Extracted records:
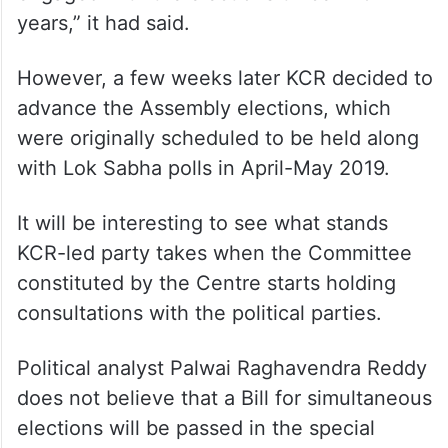
years,” it had said.
However, a few weeks later KCR decided to
advance the Assembly elections, which
were originally scheduled to be held along
with Lok Sabha polls in April-May 2019.
It will be interesting to see what stands
KCR-led party takes when the Committee
constituted by the Centre starts holding
consultations with the political parties.
Political analyst Palwai Raghavendra Reddy
does not believe that a Bill for simultaneous
elections will be passed in the special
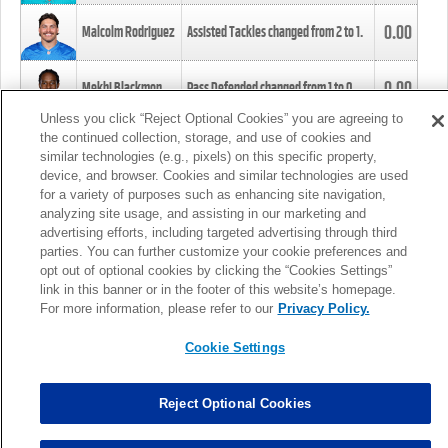
0.00
Malcolm Rodriguez
Assisted Tackles changed from
2
to
1
.
0.00
Mekhi Blackmon
Pass Defended changed from
1
to
0
.
Unless you click “Reject Optional Cookies” you are agreeing to
the continued collection, storage, and use of cookies and
0.00
Foye Oluokun
Tackle changed from
4
to
5
.
similar technologies (e.g., pixels) on this specific property,
device, and browser. Cookies and similar technologies are used
for a variety of purposes such as enhancing site navigation,
0.00
Patrick Queen
Assisted Tackles changed from
3
to
4
.
analyzing site usage, and assisting in our marketing and
advertising efforts, including targeted advertising through third
parties. You can further customize your cookie preferences and
0.00
Marcus Davenport
Assisted Tackles changed from
3
to
2
.
opt out of optional cookies by clicking the “Cookies Settings”
link in this banner or in the footer of this website’s homepage.
MORE
For more information, please refer to our
Privacy Policy.
Cookie Settings
Reject Optional Cookies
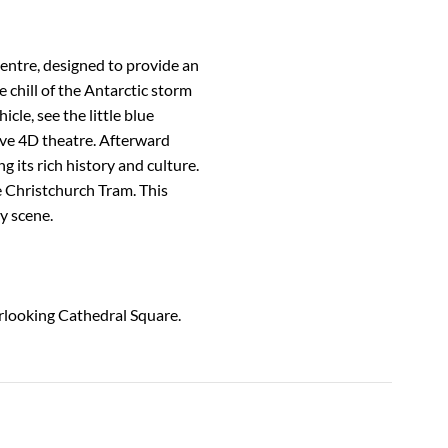
Centre, designed to provide an
e chill of the Antarctic storm
cle, see the little blue
ve 4D theatre. Afterward
g its rich history and culture.
e Christchurch Tram. This
y scene.
erlooking Cathedral Square.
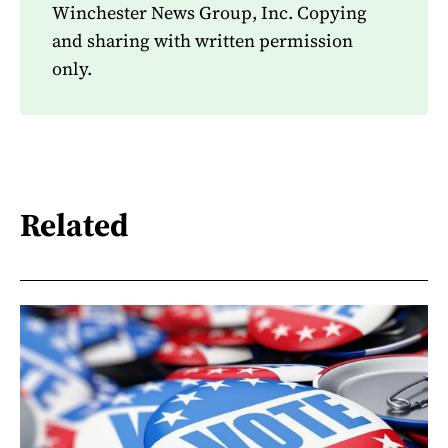
Winchester News Group, Inc. Copying
and sharing with written permission
only.
Related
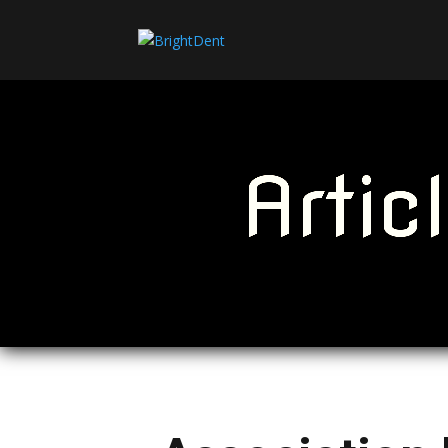
Artic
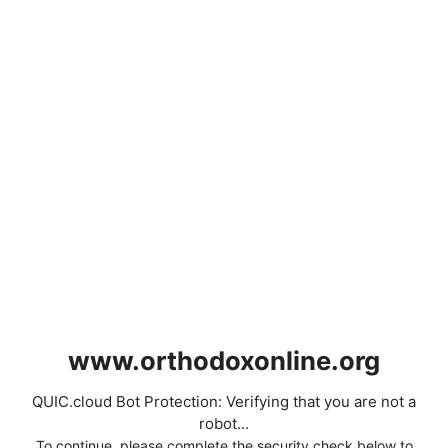
www.orthodoxonline.org
QUIC.cloud Bot Protection: Verifying that you are not a
robot...
To continue, please complete the security check below to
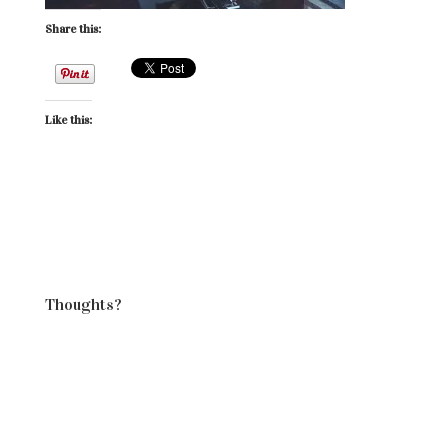
Share this:
Like this:
Thoughts?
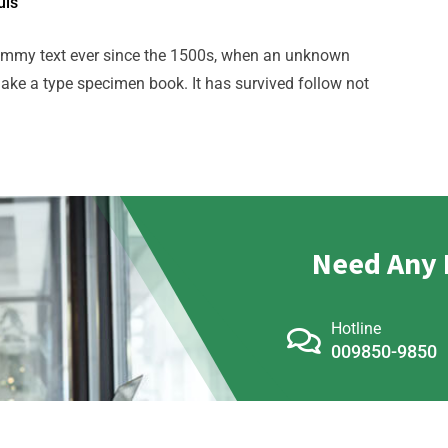
uis
ummy text ever since the 1500s, when an unknown
make a type specimen book. It has survived follow not
Need Any 
Hotline
009850-9850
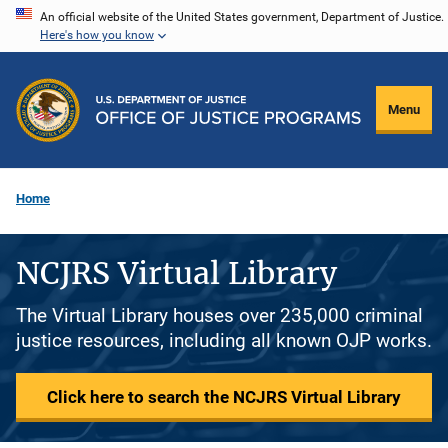
Skip
An official website of the United States government, Department of Justice.
Here's how you know
to
main
content
Menu
Home
NCJRS Virtual Library
The Virtual Library houses over 235,000 criminal
justice resources, including all known OJP works.
Click here to search the NCJRS Virtual Library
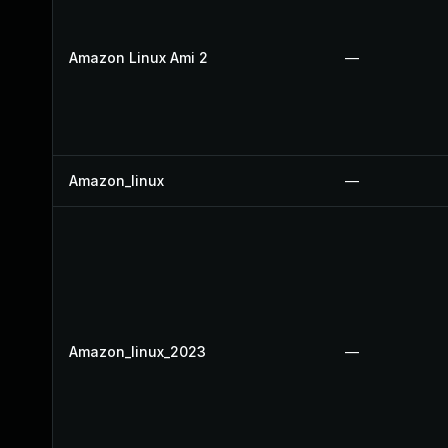
Amazon Linux Ami 2
—
Amazon_linux
—
Amazon_linux_2023
—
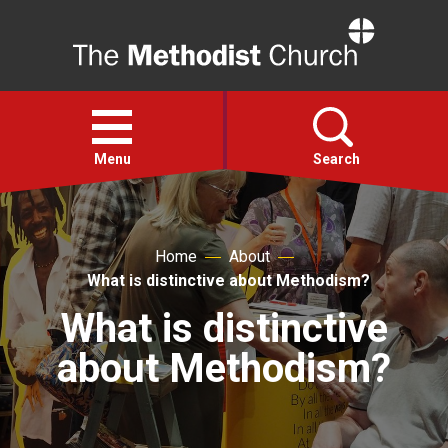
Home
Open
menu
Menu
Search
Faith
Home
About
What is distinctive about Methodism?
Action
What is distinctive
About
about Methodism?
For churches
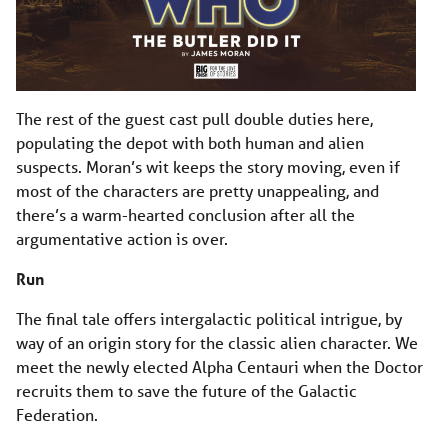
The rest of the guest cast pull double duties here,
populating the depot with both human and alien
suspects. Moran’s wit keeps the story moving, even if
most of the characters are pretty unappealing, and
there’s a warm-hearted conclusion after all the
argumentative action is over.
Run
The final tale offers intergalactic political intrigue, by
way of an origin story for the classic alien character. We
meet the newly elected Alpha Centauri when the Doctor
recruits them to save the future of the Galactic
Federation.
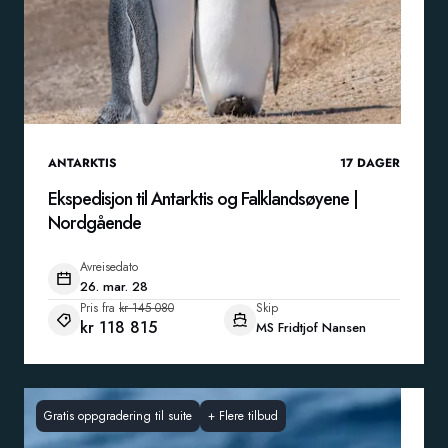
ANTARKTIS
17
DAGER
Ekspedisjon til Antarktis og Falklandsøyene |
Nordgående
Avreisedato
26. mar. 28
Pris fra
kr 145 080
Skip
kr 118 815
MS Fridtjof Nansen
Gratis oppgradering til suite
+
Flere tilbud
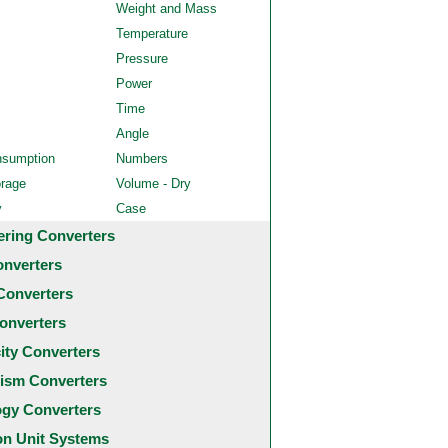
Weight and Mass
Temperature
Pressure
Power
Time
Angle
nsumption
Numbers
orage
Volume - Dry
y
Case
ering Converters
onverters
Converters
onverters
city Converters
ism Converters
ogy Converters
 Unit Systems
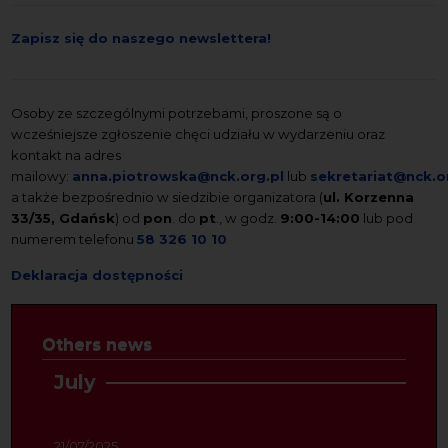
Zapisz się do naszego newslettera!
Osoby ze szczególnymi potrzebami, proszone są o
wcześniejsze zgłoszenie chęci udziału w wydarzeniu oraz
kontakt na adres
mailowy:
anna.piotrowska@nck.org.pl
lub
sekretariat@nck.o
a także bezpośrednio w siedzibie organizatora (
ul. Korzenna
33/35, Gdańsk
) od
pon
. do
pt
., w godz.
9:00-14:00
lub pod
numerem telefonu
58 326 10 10
Deklaracja dostępności
Others news
July
21/07/2025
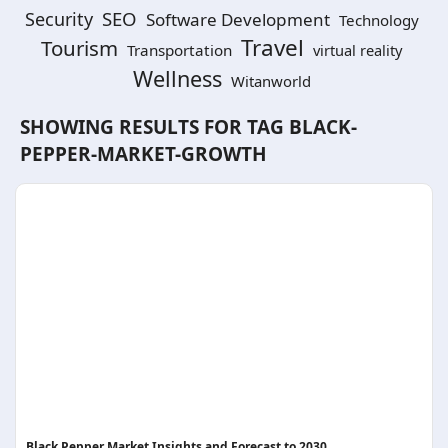
SEO
Security
Software Development
Technology
Travel
Tourism
Transportation
virtual reality
Wellness
Witanworld
SHOWING RESULTS FOR TAG
BLACK-
PEPPER-MARKET-GROWTH
Black Pepper Market Insights and Forecast to 2030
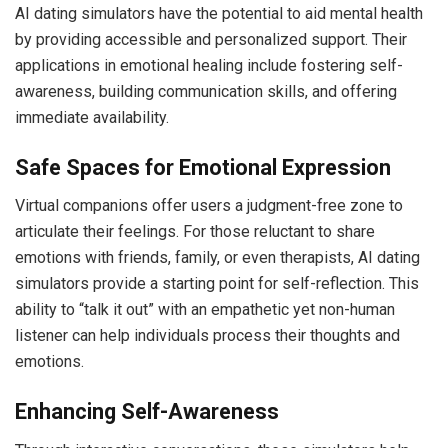
AI dating simulators have the potential to aid mental health
by providing accessible and personalized support. Their
applications in emotional healing include fostering self-
awareness, building communication skills, and offering
immediate availability.
Safe Spaces for Emotional Expression
Virtual companions offer users a judgment-free zone to
articulate their feelings. For those reluctant to share
emotions with friends, family, or even therapists, AI dating
simulators provide a starting point for self-reflection. This
ability to “talk it out” with an empathetic yet non-human
listener can help individuals process their thoughts and
emotions.
Enhancing Self-Awareness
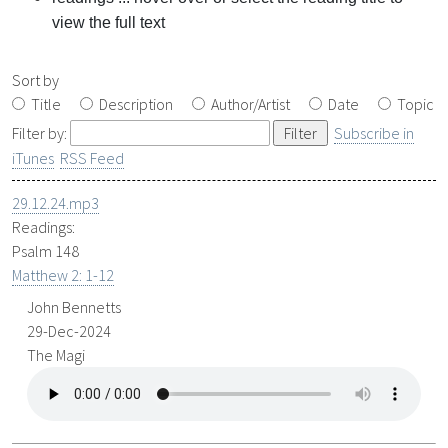
view the full text
Sort by
Title
Description
Author/Artist
Date
Topic
Filter by:
Subscribe in
iTunes
RSS Feed
29.12.24.mp3
Readings:
Psalm 148
Matthew 2: 1-12
John Bennetts
29-Dec-2024
The Magi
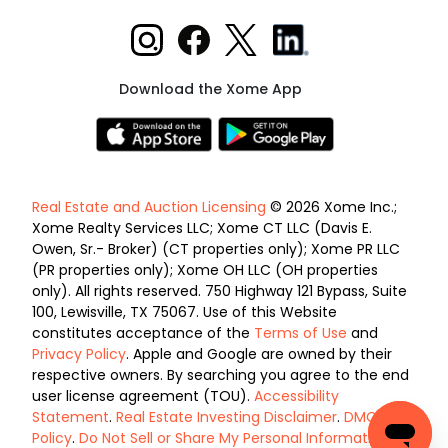
Download the Xome App
Real Estate and Auction Licensing
© 2026 Xome Inc.;
Xome Realty Services LLC; Xome CT LLC (Davis E.
Owen, Sr.- Broker) (CT properties only); Xome PR LLC
(PR properties only); Xome OH LLC (OH properties
only). All rights reserved. 750 Highway 121 Bypass, Suite
100, Lewisville, TX 75067. Use of this Website
constitutes acceptance of the
Terms of Use
and
Privacy Policy
. Apple and Google are owned by their
respective owners. By searching you agree to the end
user license agreement (TOU).
Accessibility
Statement
.
Real Estate Investing Disclaimer
.
DMCA
Policy
.
Do Not Sell or Share My Personal Information
.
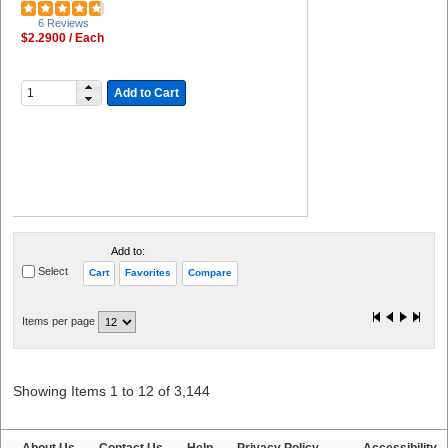
6 Reviews
$2.2900 / Each
Add to Cart
Add to:
Select
Cart
Favorites
Compare
Items per page
Showing Items 1 to 12 of 3,144
About Us
Contact Us
Help
Privacy Policy
Accessibility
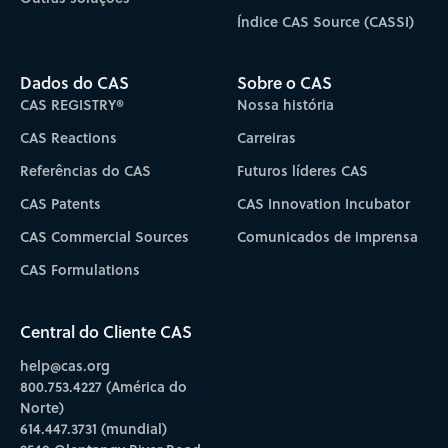
Índice CAS Source (CASSI)
Dados do CAS
Sobre o CAS
CAS REGISTRY®
Nossa história
CAS Reactions
Carreiras
Referências do CAS
Futuros líderes CAS
CAS Patents
CAS Innovation Incubator
CAS Commercial Sources
Comunicados de imprensa
CAS Formulations
Central do Cliente CAS
help@cas.org
800.753.4227 (América do
Norte)
614.447.3731 (mundial)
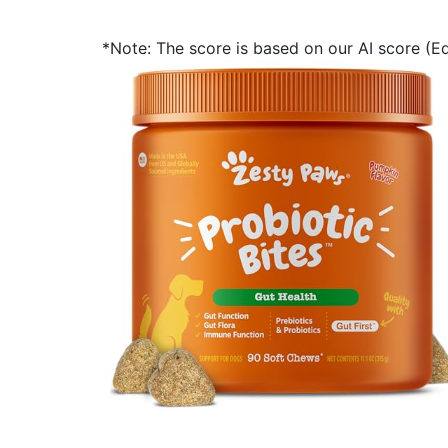
*Note: The score is based on our AI score (Edi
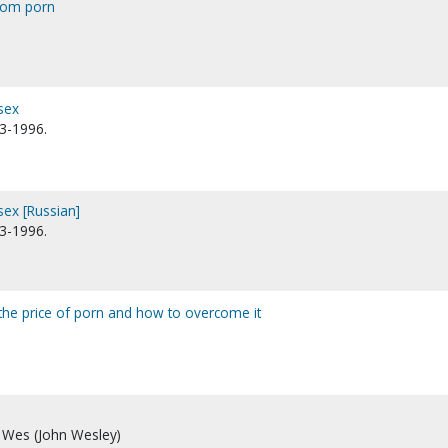
from porn
sex
13-1996.
sex [Russian]
13-1996.
: the price of porn and how to overcome it
 Wes (John Wesley)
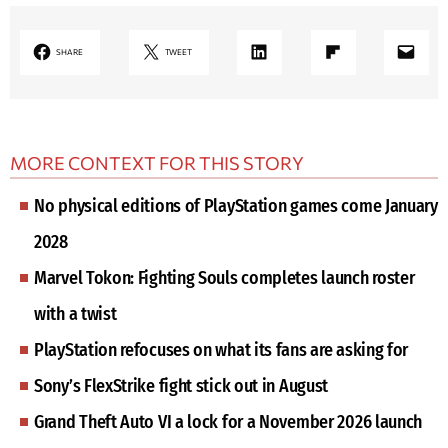
LinkedIn
Share on Flipboard
Mail
SHARE
TWEET
MORE CONTEXT FOR THIS STORY
No physical editions of PlayStation games come January
2028
Marvel Tokon: Fighting Souls completes launch roster
with a twist
PlayStation refocuses on what its fans are asking for
Sony’s FlexStrike fight stick out in August
Grand Theft Auto VI a lock for a November 2026 launch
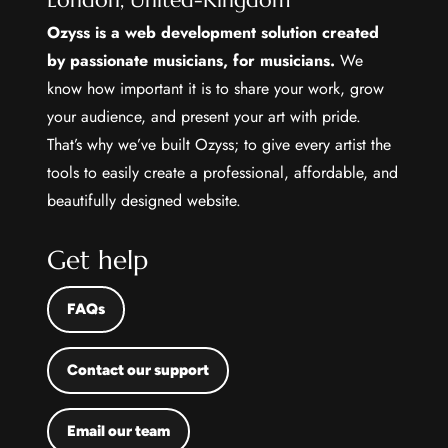
London, United-Kingdom
Ozyss is a web development solution created
by passionate musicians, for musicians.
We
know how important it is to share your work, grow
your audience, and present your art with pride.
That’s why we’ve built Ozyss; to give every artist the
tools to easily create a professional, affordable, and
beautifully designed website.
Get help
FAQs
Contact our support
Email our team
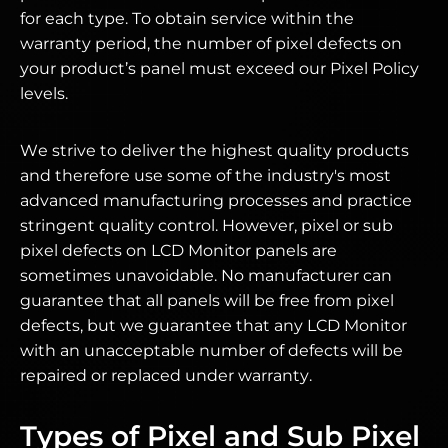
for each type. To obtain service within the
warranty period, the number of pixel defects on
your product’s panel must exceed our Pixel Policy
levels.
We strive to deliver the highest quality products
and therefore use some of the industry's most
advanced manufacturing processes and practice
stringent quality control. However, pixel or sub
pixel defects on LCD Monitor panels are
sometimes unavoidable. No manufacturer can
guarantee that all panels will be free from pixel
defects, but we guarantee that any LCD Monitor
with an unacceptable number of defects will be
repaired or replaced under warranty.
Types of Pixel and Sub Pixel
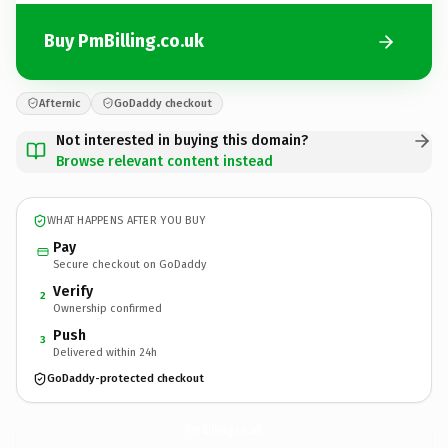
Buy PmBilling.co.uk
Afternic
GoDaddy checkout
Not interested in buying this domain?
Browse relevant content instead
WHAT HAPPENS AFTER YOU BUY
Pay
Secure checkout on GoDaddy
Verify
2
Ownership confirmed
Push
3
Delivered within 24h
GoDaddy-protected checkout
PmBilling.
co.uk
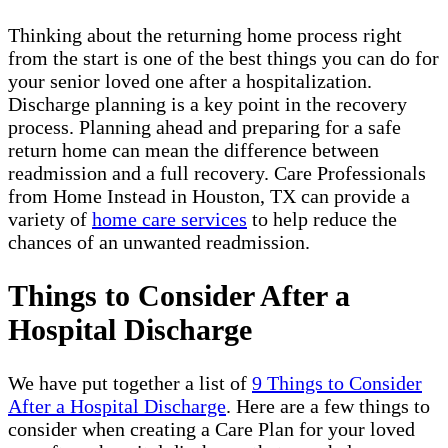
Thinking about the returning home process right
from the start is one of the best things you can do for
your senior loved one after a hospitalization.
Discharge planning is a key point in the recovery
process. Planning ahead and preparing for a safe
return home can mean the difference between
readmission and a full recovery. Care Professionals
from Home Instead in Houston, TX can provide a
variety of
home care services
to help reduce the
chances of an unwanted readmission.
Things to Consider After a
Hospital Discharge
We have put together a list of
9 Things to Consider
After a Hospital Discharge
. Here are a few things to
consider when creating a Care Plan for your loved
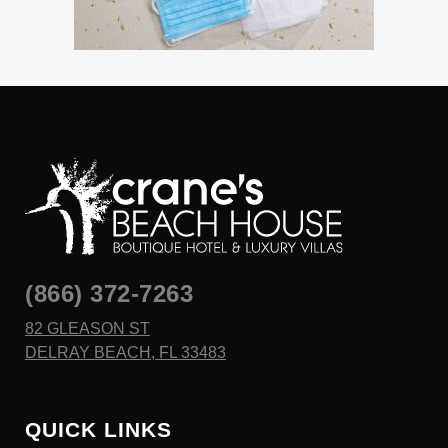
(866) 372-7263
82 GLEASON ST
DELRAY BEACH, FL 33483
QUICK LINKS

_YOUR ASSIGNMENT_:
Using the entries above, transcribe exactly from the line that has "To continue, please" through the line that has "justice resources, including". Pictures are dropped.

_WRITTEN REPLY_:
To continue, please complete the security check below to
Share this:
Like this:
Thoughts?
uis
ummy text ever since the 1500s, when an unknown
make a type specimen book. It has survived follow not
Need Any 
Hotline
009850-9850
Skip
An official website of the United States government, Department of Justice.
Here's how you know
to
main
content
Menu
Home
NCJRS Virtual Library
The Virtual Library houses over 235,000 criminal
justice resources, including all known OJP works.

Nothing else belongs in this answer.